---- Provided text

Also (and I know you’re not saying this), but I’ve never understood the argument that keeping queues in Postgres leads to higher data integrity via transaction guarantees. The job is still running on another process outside of the db. The only time this could be true is if the job itself mostly updates state in the db, in which case it’s the small minority of queued workloads (with the majority needing to do non-db compute work).
Bad experiences? If so, was it the tech itself or surrounding stuff? (aka maybe docs, maybe community, etc)
Recently I had to stop using it because after a while all NOTIFY/LISTENS would stop working, and only a database restart would fix the issue https://dba.stackexchange.com/questions/325104/error-could-n...
Taking on problems you don't (and will never) have because some vanishingly small minority has experienced them is nuts. Over-engineering is as incorrect as under-engineering. The correctly sized, correctly complicated answer is what we're after.
It works great until it doesn't, and the way it breaks puts you in a state that's very difficult to recover from. And if your excuse for using a database as a queue was that you were already running a database, that cuts both ways: congratulations, your queue mess has now brought down your primary datastore too.
Just don't put your queue tables/logic in the same DB instance as your datastore. There are still a lot of benefits to using the same tech even if you have segregated instances.
It's worth noting that these issues might have been due to my improper configuration. Nevertheless, if the configuration process is fraught with pitfalls, that's problematic in itself. I've had these experiences more than once.
Additionally, I found a critical race condition in the Python library, rendering it practically unusable for me. I submitted a bug report with a minimal example demonstrating the issue. I considered fixing it myself, but since using RabbitMQ wasn't crucial for my project, I switched to ZeroMQ, which didn't require a broker. The issue was acknowledged and fixed about a year later. At the time, I had to assume that nobody else was using the Python bindings.
Three years ago, I worked on a project that used the software for a Celery queue. Messages would occasionally go missing, although this could have been a configuration issue on our part. Ultimately, we replaced it with a Redis queue (not the best practice, I admit) and didn't look back. This was for a lower-availability use case where a single instance of Redis sufficed.
I agree, primary reason being that if you're in the cloud (thus this applies to a lot of people but obviously not everyone), all the cloud providers have extremely easy to use, and cheap, hosted queueing tech. Even if you're worried about vendor lockin, queueing primitives are so small (basically push and pop), that it's relatively easy to write things in a way so it would be easy to migrate if necessary.
This is similar to saying, 'if I mess up all the tables in one database I wreck the rest'. Just my opinion, but this is not actually a thing in databases.
Maybe compromised the performance of one database due to another loading things up? I think database are developed with this as an important consideration. I can't say I have seen this, but admit it's a possibility.
Also, if you run one postgres, you won't have of an issue running another if you have the experience in production.
If have you large teams, for sure, pick a proper queue that someone in the team knows well.
Well, maybe. Postgres is large and has lots of features. NOTIFY/LISTEN is a distinct thing with its own quirks, and just because you've been running a postgres database up until now doesn't mean you're going to know about the admin side of these other features.
If you mess up the tables in one database it doesn't affect others, but if you lock up the server where it can't respond to queries, that affects every database running on that server.
> Also, if you run one postgres, you won't have of an issue running another if you have the experience in production.

--------

▶ [Instructions]:
1. Decide whether each statement agrees with the forum thread about using Postgres as a queue. Answer yes or no for each, and quote the words from the thread that settle it. (a) One writer replaced RabbitMQ with ZeroMQ, which did not require a broker. (b) The bug reported in the Python library was fixed within a month. (c) Locking up a server affects only the database holding the queue.
2. Continue the forum thread about using Postgres as a queue, starting right after its final line.

---- Collected material

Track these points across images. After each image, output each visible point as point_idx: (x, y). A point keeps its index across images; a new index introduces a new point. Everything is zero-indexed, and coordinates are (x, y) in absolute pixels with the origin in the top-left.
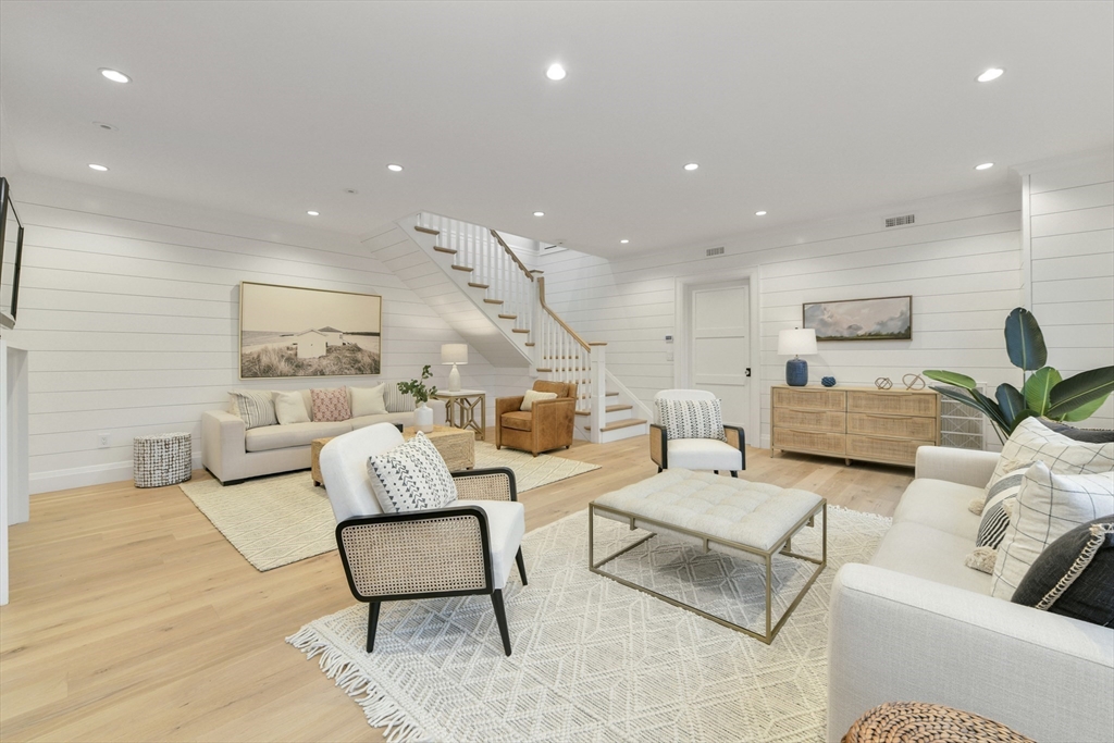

--------

▶ [Answer section]:
1.
(a) Yes: "I switched to ZeroMQ, which didn't require a broker"
(b) No: "The issue was acknowledged and fixed about a year later"
(c) No: "that affects every database running on that server"

2.
We're talking about using a different feature that you presumably haven't used before, so you won't necessarily know about the admin side of that.
I know what you mean. The catch is figuring out 'the correctly sized' answer. Uncertainty is a huge factor here.
I think a lot of projects that are called 'over-engineered' have the benefit of hindsight. At least some of such projects were rationally designed based on what people knew at the time. There is often significant uncertainty. When engineering resources are hard to acquire, the powers-that-be often want to 'get it right' the first time. Translated: over-engineer it, because we don't know when we'll get resources for the next iteration.
I suppose my point is this: the next time somebody finds some 'over-engineered' code, it can be insightful to learn about the project history. (Example: some projects have overly optimistic prediction of usage. This perhaps suggests that pessimism is one antidote to over-engineering.)
One endpoint accepts work to a named queue, writes it to a file in an XFS directory. Another locks a mutex, moves the file to an in progress directory and unlocks the mutex before passing the content to the reader. A third and final endpoint deletes the in progress job file. There is a configurable timeout, after which they end up at a dead letter box. I am simplifying only a little bit. It's a couple hundred lines of Go.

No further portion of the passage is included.